Pressure Cooker Quicken Noodle Soup

This soup looks surprisingly similar to traditional chicken noodle, and because it’s made in a pressure cooker, you’ll have a comforting bowl of soup ready in very little time. The seasonings give it a fresher and brighter flavor than conventional chicken noodle soup—not to mention more health-promoting properties!
Course lunch, Main Course, Soup
Keyword noodle, pasta, tofu


  • pressure cooker


  • 2-3 tablespoons water
  • 1 1/2 cups diced onion
  • 1 1/2 cups diced carrot
  • 1 - 1 1/2 cups diced celery
  • 1 teaspoon garlic powder
  • 1/2 - 3/4 teaspoon sea salt
  • 1/2 teaspoon dried thyme
  • 1/2 teaspoon dried oregano
  • 1/4 teaspoon ground sage or dried rosemary
  • 1/4 teaspoon ground turmeric optional
  • Freshly ground black pepper to taste
  • 1/3-1/2 lb dry spaghetti noodles of choice broken into thirds (see note)
  • 1 1/2 cups crumbled firm or extra-firm tofu see note
  • 2 bay leaves
  • 5 - 5 1/2 cups boiling water
  • 2 cups vegetable broth
  • 1/4 cup minced fresh parsley plus more for optional garnish


  • Set a multifunction pressure cooker (such as an Instant Pot) to sauté. Pour in the 2–3 tablespoons water and add the onion, carrot, celery, garlic powder, 1/2 teaspoon salt, thyme, oregano, sage, turmeric (if using), and pepper to taste. Cook, stirring, for 4–5 minutes. Add the spaghetti, tofu, bay leaves, boiling water (5 cups for lesser amount of pasta, 51/2 cups for more pasta), and broth. Gently stir.
  • Secure the lid and set the valve to the “sealed” position. Press the Manual button, then set the cook time for 3 minutes at high pressure. Allow the pot to come to pressure and cook. Once the timer goes off, turn off the pot and allow the pressure to naturally release for 15 minutes. After 15 minutes, release the lid and stir in the parsley and let sit for a couple of minutes. Taste and season with extra salt and/or pepper if desired, and sprinkle with the optional parsley garnish.

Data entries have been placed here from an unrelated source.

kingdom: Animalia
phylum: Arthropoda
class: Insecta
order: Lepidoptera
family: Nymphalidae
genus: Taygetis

Water Note: When it comes time to add the water and broth, using boiling water helps bring the cooker to pressure faster.
Spaghetti Note: You can use any spaghetti noodle you like—whole-wheat, brown rice, or another variety—or even cut pasta like rotini or penne. Brown rice pasta, which is starchy, will make the broth thicker. But brown rice noodles can also stick together easily, so be sure to stir them into the liquid when you first add them. Cooking times vary based on the type of pasta, so having a short cooking time and natural release helps avoid overcooking.
Tofu Note: If you first freeze the tofu, then thaw it, it will be drier and crumblier, which works well in this soup. To hasten thawing, you can place the frozen, unopened package of tofu in a bowl of very hot water and replace the hot water several times within a half hour. Continue until the tofu has thawed through, or mostly thawed. Be sure to squeeze out excess water once it’s thawed. You won’t use the entire package for this soup, so you can save the remainder for another use.